Work instruction
Reproduce the source text of each item below word for word, omitting the pictures.

Data
━━━━━━━━━━━━━━━━━━━━━━━━━━━━━━

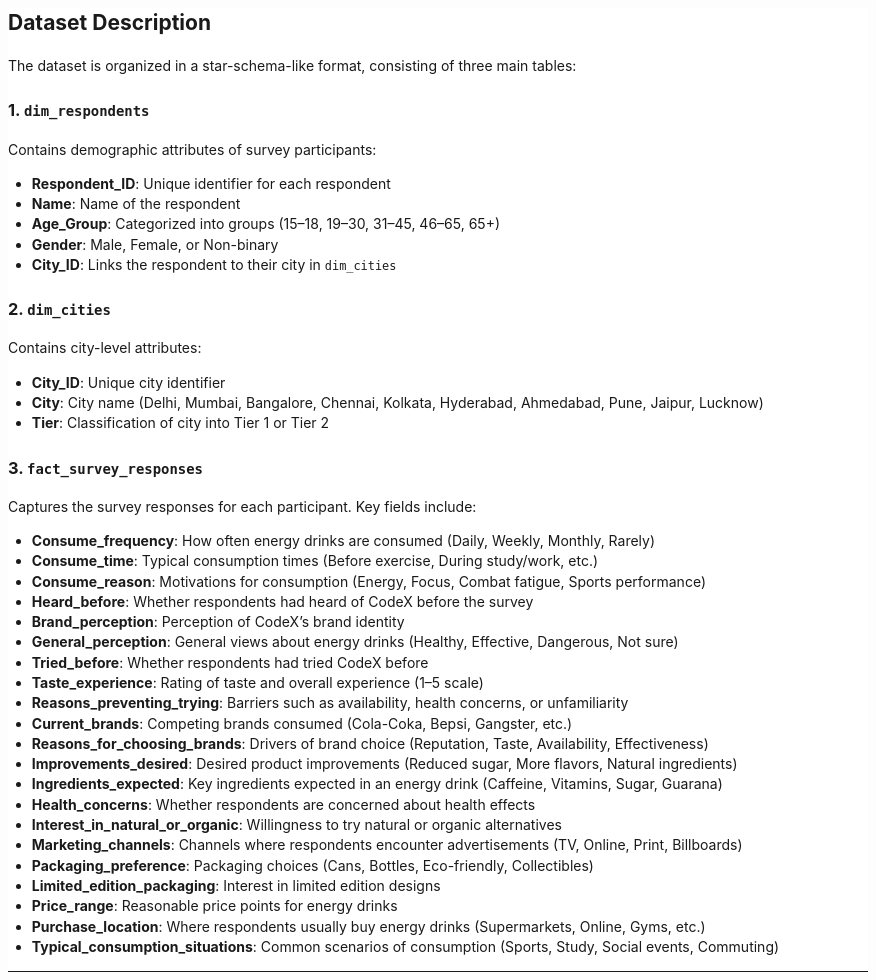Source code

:
## Dataset Description  

The dataset is organized in a star-schema-like format, consisting of three main tables:  

### 1. `dim_respondents`  
Contains demographic attributes of survey participants:  
- **Respondent_ID**: Unique identifier for each respondent  
- **Name**: Name of the respondent  
- **Age_Group**: Categorized into groups (15–18, 19–30, 31–45, 46–65, 65+)  
- **Gender**: Male, Female, or Non-binary  
- **City_ID**: Links the respondent to their city in `dim_cities`  

### 2. `dim_cities`  
Contains city-level attributes:  
- **City_ID**: Unique city identifier  
- **City**: City name (Delhi, Mumbai, Bangalore, Chennai, Kolkata, Hyderabad, Ahmedabad, Pune, Jaipur, Lucknow)  
- **Tier**: Classification of city into Tier 1 or Tier 2  

### 3. `fact_survey_responses`  
Captures the survey responses for each participant. Key fields include:  
- **Consume_frequency**: How often energy drinks are consumed (Daily, Weekly, Monthly, Rarely)  
- **Consume_time**: Typical consumption times (Before exercise, During study/work, etc.)  
- **Consume_reason**: Motivations for consumption (Energy, Focus, Combat fatigue, Sports performance)  
- **Heard_before**: Whether respondents had heard of CodeX before the survey  
- **Brand_perception**: Perception of CodeX’s brand identity  
- **General_perception**: General views about energy drinks (Healthy, Effective, Dangerous, Not sure)  
- **Tried_before**: Whether respondents had tried CodeX before  
- **Taste_experience**: Rating of taste and overall experience (1–5 scale)  
- **Reasons_preventing_trying**: Barriers such as availability, health concerns, or unfamiliarity  
- **Current_brands**: Competing brands consumed (Cola-Coka, Bepsi, Gangster, etc.)  
- **Reasons_for_choosing_brands**: Drivers of brand choice (Reputation, Taste, Availability, Effectiveness)  
- **Improvements_desired**: Desired product improvements (Reduced sugar, More flavors, Natural ingredients)  
- **Ingredients_expected**: Key ingredients expected in an energy drink (Caffeine, Vitamins, Sugar, Guarana)  
- **Health_concerns**: Whether respondents are concerned about health effects  
- **Interest_in_natural_or_organic**: Willingness to try natural or organic alternatives  
- **Marketing_channels**: Channels where respondents encounter advertisements (TV, Online, Print, Billboards)  
- **Packaging_preference**: Packaging choices (Cans, Bottles, Eco-friendly, Collectibles)  
- **Limited_edition_packaging**: Interest in limited edition designs  
- **Price_range**: Reasonable price points for energy drinks  
- **Purchase_location**: Where respondents usually buy energy drinks (Supermarkets, Online, Gyms, etc.)  
- **Typical_consumption_situations**: Common scenarios of consumption (Sports, Study, Social events, Commuting)  

---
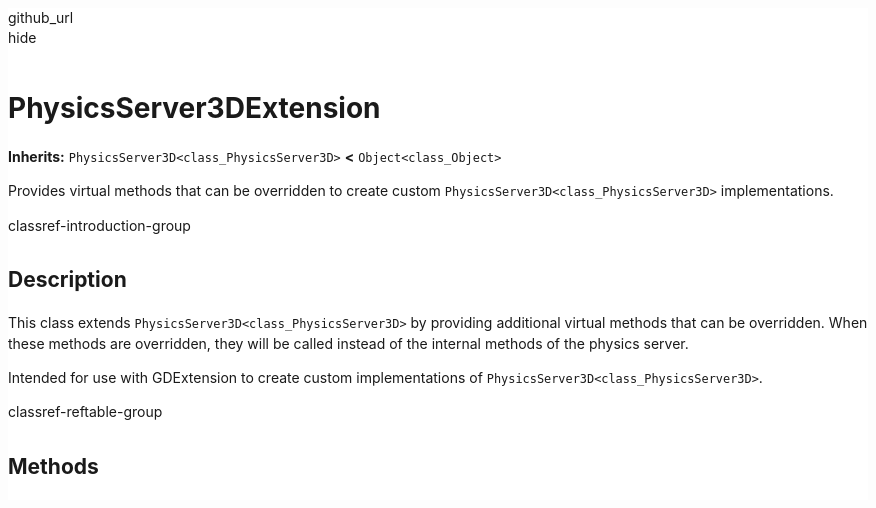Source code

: github\_url  
hide

# PhysicsServer3DExtension

**Inherits:** `PhysicsServer3D<class_PhysicsServer3D>` **&lt;**
`Object<class_Object>`

Provides virtual methods that can be overridden to create custom
`PhysicsServer3D<class_PhysicsServer3D>` implementations.

classref-introduction-group

## Description

This class extends `PhysicsServer3D<class_PhysicsServer3D>` by providing
additional virtual methods that can be overridden. When these methods
are overridden, they will be called instead of the internal methods of
the physics server.

Intended for use with GDExtension to create custom implementations of
`PhysicsServer3D<class_PhysicsServer3D>`.

classref-reftable-group

## Methods

<table>
<tbody>
<tr>
</tr>
<tr>
</tr>
<tr>
</tr>
<tr>
</tr>
<tr>
</tr>
<tr>
</tr>
<tr>
</tr>
<tr>
</tr>
<tr>
</tr>
<tr>
</tr>
<tr>
</tr>
<tr>
</tr>
<tr>
</tr>
<tr>
</tr>
<tr>
</tr>
<tr>
</tr>
<tr>
</tr>
<tr>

━━━━━━━━━━━━━━━━━━━━━━━━━━━━━━

Result for this task
Source code

:
## Dataset Description  

The dataset is organized in a star-schema-like format, consisting of three main tables:  

### 1. `dim_respondents`  
Contains demographic attributes of survey participants:  
- **Respondent_ID**: Unique identifier for each respondent  
- **Name**: Name of the respondent  
- **Age_Group**: Categorized into groups (15–18, 19–30, 31–45, 46–65, 65+)  
- **Gender**: Male, Female, or Non-binary  
- **City_ID**: Links the respondent to their city in `dim_cities`  

### 2. `dim_cities`  
Contains city-level attributes:  
- **City_ID**: Unique city identifier  
- **City**: City name (Delhi, Mumbai, Bangalore, Chennai, Kolkata, Hyderabad, Ahmedabad, Pune, Jaipur, Lucknow)  
- **Tier**: Classification of city into Tier 1 or Tier 2  

### 3. `fact_survey_responses`  
Captures the survey responses for each participant. Key fields include:  
- **Consume_frequency**: How often energy drinks are consumed (Daily, Weekly, Monthly, Rarely)  
- **Consume_time**: Typical consumption times (Before exercise, During study/work, etc.)  
- **Consume_reason**: Motivations for consumption (Energy, Focus, Combat fatigue, Sports performance)  
- **Heard_before**: Whether respondents had heard of CodeX before the survey  
- **Brand_perception**: Perception of CodeX’s brand identity  
- **General_perception**: General views about energy drinks (Healthy, Effective, Dangerous, Not sure)  
- **Tried_before**: Whether respondents had tried CodeX before  
- **Taste_experience**: Rating of taste and overall experience (1–5 scale)  
- **Reasons_preventing_trying**: Barriers such as availability, health concerns, or unfamiliarity  
- **Current_brands**: Competing brands consumed (Cola-Coka, Bepsi, Gangster, etc.)  
- **Reasons_for_choosing_brands**: Drivers of brand choice (Reputation, Taste, Availability, Effectiveness)  
- **Improvements_desired**: Desired product improvements (Reduced sugar, More flavors, Natural ingredients)  
- **Ingredients_expected**: Key ingredients expected in an energy drink (Caffeine, Vitamins, Sugar, Guarana)  
- **Health_concerns**: Whether respondents are concerned about health effects  
- **Interest_in_natural_or_organic**: Willingness to try natural or organic alternatives  
- **Marketing_channels**: Channels where respondents encounter advertisements (TV, Online, Print, Billboards)  
- **Packaging_preference**: Packaging choices (Cans, Bottles, Eco-friendly, Collectibles)  
- **Limited_edition_packaging**: Interest in limited edition designs  
- **Price_range**: Reasonable price points for energy drinks  
- **Purchase_location**: Where respondents usually buy energy drinks (Supermarkets, Online, Gyms, etc.)  
- **Typical_consumption_situations**: Common scenarios of consumption (Sports, Study, Social events, Commuting)  

---
Source code

: github\_url  
hide

# PhysicsServer3DExtension

**Inherits:** `PhysicsServer3D<class_PhysicsServer3D>` **&lt;**
`Object<class_Object>`

Provides virtual methods that can be overridden to create custom
`PhysicsServer3D<class_PhysicsServer3D>` implementations.

classref-introduction-group

## Description

This class extends `PhysicsServer3D<class_PhysicsServer3D>` by providing
additional virtual methods that can be overridden. When these methods
are overridden, they will be called instead of the internal methods of
the physics server.

Intended for use with GDExtension to create custom implementations of
`PhysicsServer3D<class_PhysicsServer3D>`.

classref-reftable-group

## Methods

<table>
<tbody>
<tr>
</tr>
<tr>
</tr>
<tr>
</tr>
<tr>
</tr>
<tr>
</tr>
<tr>
</tr>
<tr>
</tr>
<tr>
</tr>
<tr>
</tr>
<tr>
</tr>
<tr>
</tr>
<tr>
</tr>
<tr>
</tr>
<tr>
</tr>
<tr>
</tr>
<tr>
</tr>
<tr>
</tr>
<tr>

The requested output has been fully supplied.